··· Texto extraído ···
Temporária e preventiva: prazos e finalidades distintas

Por · Revisão: Rafael Toledo · Atualizado em 2026-08-06 · 5 fontes oficiais verificadas

Quando um parente é preso fora do flagrante, a família costuma se confundir com os nomes. Prisão temporária e prisão preventiva são coisas diferentes, com prazos e objetivos próprios. Entender qual foi decretada ajuda a saber por quanto tempo ela dura e o que discutir na defesa. A leitura atenta da decisão que ordenou a prisão costuma revelar, logo de início, com qual das duas se está lidando.

A temporária da Lei 7.960: curta e ligada ao inquérito

A prisão temporária serve à investigação e só pode ser decretada judicialmente por representação da autoridade policial ou requerimento do Ministério Público. No julgamento das ADIs 3.360 e 4.109, o STF exigiu cinco requisitos cumulativos: imprescindibilidade concreta para o inquérito; fundadas razões de autoria ou participação em crime do rol taxativo do art. 1º, III; fatos novos ou contemporâneos; adequação à gravidade concreta, às circunstâncias e às condições pessoais; e insuficiência das cautelares dos arts. 319 e 320 do CPP.

A falta de residência fixa não basta e a temporária não pode servir a averiguação ou a forçar autoincriminação. O prazo geral é de cinco dias, prorrogável uma vez por igual período em extrema e comprovada necessidade. Para os crimes abrangidos pelo art. 2º, § 4º, da Lei nº 8.072/1990, são 30 dias, prorrogáveis por mais 30 sob o mesmo requisito estrito.

A preventiva do art. 312: cautelar sem prazo final prefixado

A preventiva pode ser decretada na investigação ou no processo, desde que haja prova da existência do crime, indício suficiente de autoria, perigo gerado pela liberdade e finalidade cautelar do art. 312, além de hipótese de cabimento do art. 313. Ela não tem prazo final predeterminado como a temporária.
··· Dados fornecidos ···
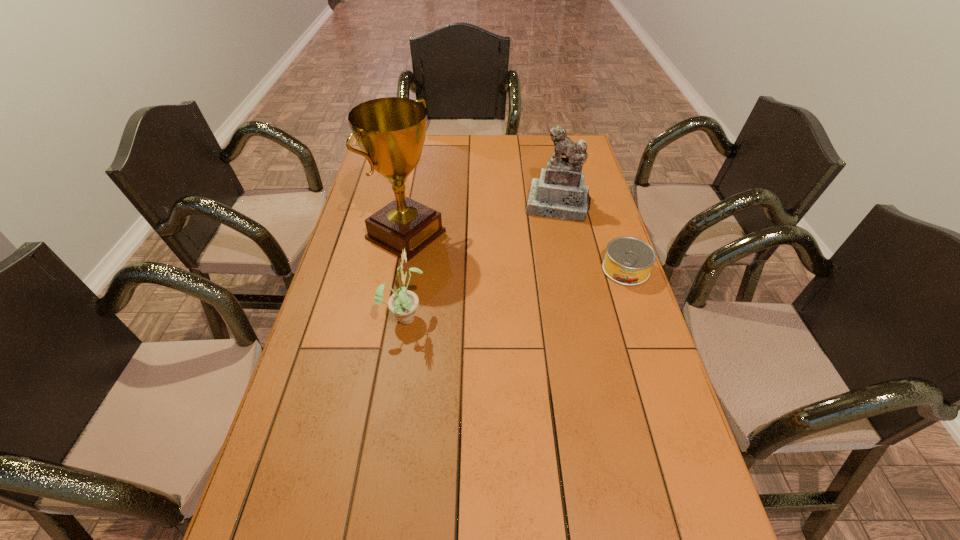
You are a GUI agent. You are given a task and a screenshot of the screen. Output one action in this format:
    pyautogui.click(x=<x>, y=<y>)
    Task: Click on the vacant space that satisfies the following two spatial constraints: 1. on the front side of the figurine; 2. on the left side of the shortest object
    This screenshot has height=540, width=960.
    Given the screenshot: What is the action you would take?
    pyautogui.click(x=573, y=269)

Find the location of a particular element. Image resolution: width=960 pixels, height=540 pixels. free space that satisfies the following two spatial constraints: 1. on the front side of the can; 2. on the right side of the award is located at coordinates (399, 269).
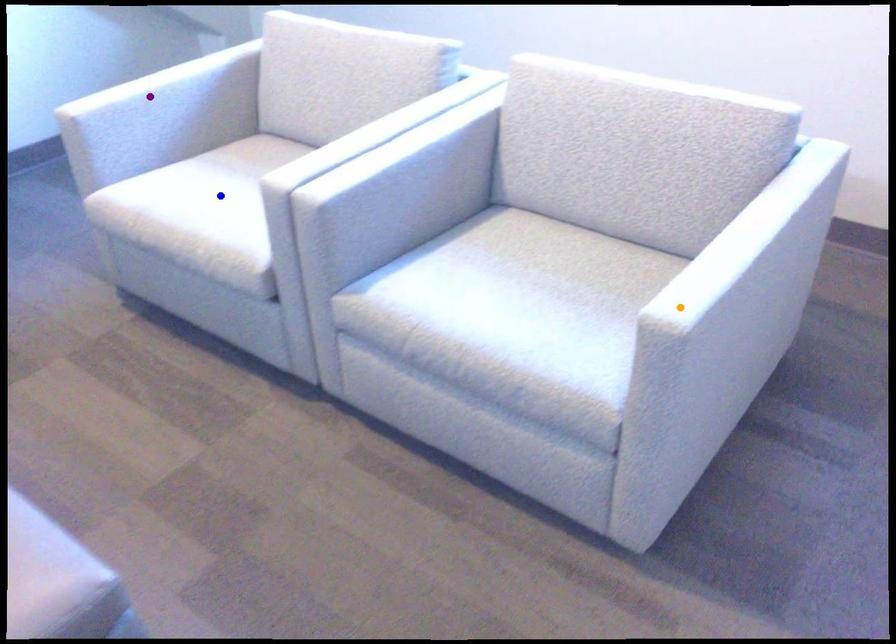
Order these from nearest to farthest:
purple point | blue point | orange point

orange point → blue point → purple point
···
Prossiga o texto sobre prisão temporária e preventiva a partir da última frase apresentada.

*Resultado da tarefa*.
Isso não autoriza duração indefinida sem controle. A medida deve ser revogada quando seus fundamentos desaparecem e reavaliada, com decisão fundamentada, a cada 90 dias nos termos do art. 316; eventual atraso não produz soltura automática.

Como distinguir na prática

A decisão deve indicar expressamente o fundamento legal, a finalidade, os fatos concretos e, na temporária, o prazo e seu termo inicial. O simples uso de um rótulo não convalida ordem que deixe de cumprir os requisitos.

Na temporária, a defesa verifica a combinação definida pelo STF, o rol do art. 1º, III, e o vencimento. Na preventiva, confronta os arts. 312, 313 e 316 e a suficiência das medidas alternativas.

Um exemplo de como uma pode suceder a outra

Uma investigação pode justificar temporária para proteger diligência concreta ameaçada, desde que os cinco requisitos cumulativos estejam demonstrados. Encerrado o prazo, a pessoa deve ser solta, salvo se houver outro título prisional válido.

A preventiva posterior não é prorrogação informal da temporária. Exige pedido cabível, decisão própria e demonstração autônoma dos arts. 312 e 313; a coleta de elementos durante a temporária não torna essa conversão automática.